Although agricultural pesticides have proven useful in improving crop yields and reducing food losses, they may pose significant health and environmental hazards. Moreover, because pesticides only treat the top layer of the soil and do not kill weeds, repeated applications with high concentrations are often required. Over time, this can cause weeds, pests, and pathogens to build up pesticide resistance. Soil Steam International has developed a soil steaming machine to purify soil without the use of chemicals.

“Our technology has successfully solved the problem of how to clean the soil without using pesticides. Our system increases harvest yields and storage time for crops. It works,” says Hans Kristian Westrum, CGO and Founder of Soil Steam International.

Soil Steam International’s mobile machine steams the soil down to a depth of 30 cm in open fields. The patented technology neutralises 95 to 100 per cent of all fungi, weed, seeds and nematodes in the soil, without the need for pesticides. A single treatment can last up to five years.

“Using our machine, farmers will see higher profits through bigger harvests. They will produce non-toxic vegetables and leave less pesticides in the soil, air and water.
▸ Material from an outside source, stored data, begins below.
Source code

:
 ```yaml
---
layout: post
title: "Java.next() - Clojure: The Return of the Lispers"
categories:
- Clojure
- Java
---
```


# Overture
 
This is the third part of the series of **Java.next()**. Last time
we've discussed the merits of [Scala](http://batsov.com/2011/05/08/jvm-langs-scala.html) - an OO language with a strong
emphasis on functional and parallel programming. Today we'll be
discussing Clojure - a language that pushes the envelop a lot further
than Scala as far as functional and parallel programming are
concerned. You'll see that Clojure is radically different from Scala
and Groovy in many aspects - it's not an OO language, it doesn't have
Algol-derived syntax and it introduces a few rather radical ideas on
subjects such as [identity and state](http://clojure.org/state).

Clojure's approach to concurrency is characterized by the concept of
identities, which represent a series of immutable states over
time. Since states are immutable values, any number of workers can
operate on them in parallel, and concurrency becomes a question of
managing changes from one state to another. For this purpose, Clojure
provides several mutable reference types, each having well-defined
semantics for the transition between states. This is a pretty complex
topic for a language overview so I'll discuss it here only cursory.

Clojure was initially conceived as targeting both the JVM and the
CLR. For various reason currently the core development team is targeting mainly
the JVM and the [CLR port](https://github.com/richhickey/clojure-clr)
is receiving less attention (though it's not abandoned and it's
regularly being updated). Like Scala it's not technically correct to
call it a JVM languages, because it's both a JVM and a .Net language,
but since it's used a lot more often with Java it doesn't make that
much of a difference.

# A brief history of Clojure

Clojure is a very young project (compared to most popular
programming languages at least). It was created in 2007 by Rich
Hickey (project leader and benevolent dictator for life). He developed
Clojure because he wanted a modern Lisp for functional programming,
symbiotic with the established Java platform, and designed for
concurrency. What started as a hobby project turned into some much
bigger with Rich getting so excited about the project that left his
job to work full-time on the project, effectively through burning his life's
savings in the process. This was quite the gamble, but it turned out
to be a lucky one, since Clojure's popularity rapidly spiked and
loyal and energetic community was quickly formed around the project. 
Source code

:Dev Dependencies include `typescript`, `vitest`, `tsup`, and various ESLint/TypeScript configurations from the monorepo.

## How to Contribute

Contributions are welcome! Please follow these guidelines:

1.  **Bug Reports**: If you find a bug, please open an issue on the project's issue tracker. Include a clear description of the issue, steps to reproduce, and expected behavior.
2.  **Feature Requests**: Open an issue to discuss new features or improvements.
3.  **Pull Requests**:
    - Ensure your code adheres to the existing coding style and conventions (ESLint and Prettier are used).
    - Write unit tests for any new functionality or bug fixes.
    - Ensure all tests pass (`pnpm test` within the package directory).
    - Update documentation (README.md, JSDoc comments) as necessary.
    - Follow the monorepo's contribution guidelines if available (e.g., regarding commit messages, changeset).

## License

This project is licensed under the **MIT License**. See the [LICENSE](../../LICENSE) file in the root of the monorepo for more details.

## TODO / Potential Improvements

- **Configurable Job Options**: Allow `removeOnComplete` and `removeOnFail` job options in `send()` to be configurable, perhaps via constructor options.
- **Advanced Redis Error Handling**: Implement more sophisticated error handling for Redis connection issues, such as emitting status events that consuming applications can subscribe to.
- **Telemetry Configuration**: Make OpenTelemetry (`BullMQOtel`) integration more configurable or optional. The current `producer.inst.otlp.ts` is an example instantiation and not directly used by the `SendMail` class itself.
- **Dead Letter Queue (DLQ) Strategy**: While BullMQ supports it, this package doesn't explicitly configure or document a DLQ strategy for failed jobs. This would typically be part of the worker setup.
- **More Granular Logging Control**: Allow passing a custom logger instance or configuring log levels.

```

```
We strive to make the world a better place,” says Westrum.

Fresh thinking to tackle agricultural challenges

The world needs solutions to ensure equitable and sustainable agriculture practices, healthy soil and nutritious food for all. Norwegian agritech innovators are using their know-how, creativity and advanced technology to tackle make these a reality.

“The opportunities to find and invent sustainable solutions are so tremendous. When you combine the power of humanity, and work together with nature, I believe we can solve these challenges”, says Ole Kristian Sivertsen, CEO of Desert ControI.